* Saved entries
"""

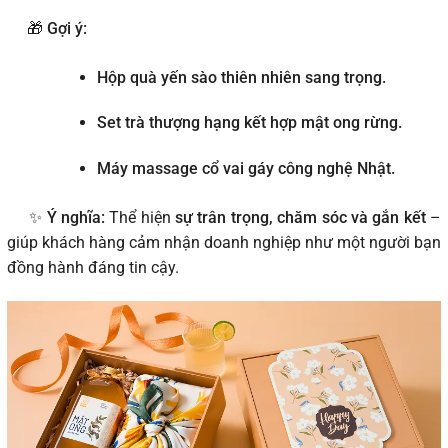
🎁
Gợi ý:
Hộp quà yến sào thiên nhiên sang trọng.
Set trà thượng hạng kết hợp mật ong rừng.
Máy massage cổ vai gáy công nghệ Nhật.
✨
Ý nghĩa:
Thể hiện
sự trân trọng, chăm sóc và gắn kết
–
giúp khách hàng cảm nhận doanh nghiệp như một người bạn
đồng hành đáng tin cậy.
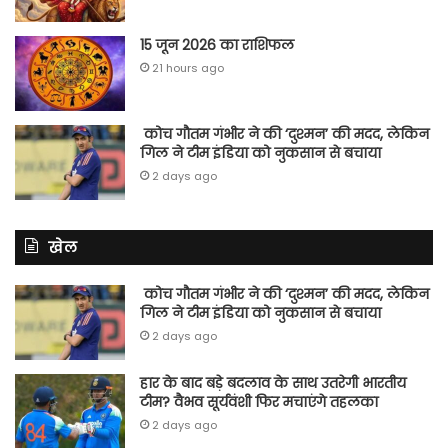
15 जून 2026 का राशिफल
21 hours ago
कोच गौतम गंभीर ने की ‘दुश्मन’ की मदद, लेकिन
गिल ने टीम इंडिया को नुकसान से बचाया
2 days ago
खेल
कोच गौतम गंभीर ने की ‘दुश्मन’ की मदद, लेकिन
गिल ने टीम इंडिया को नुकसान से बचाया
2 days ago
हार के बाद बड़े बदलाव के साथ उतरेगी भारतीय
टीम? वैभव सूर्यवंशी फिर मचाएंगे तहलका
2 days ago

"""

* WORK TO BE COMPLETED
Your answer should be a number only: the count of lines above in which the string "trọng" appears.

* WRITTEN REPLY
2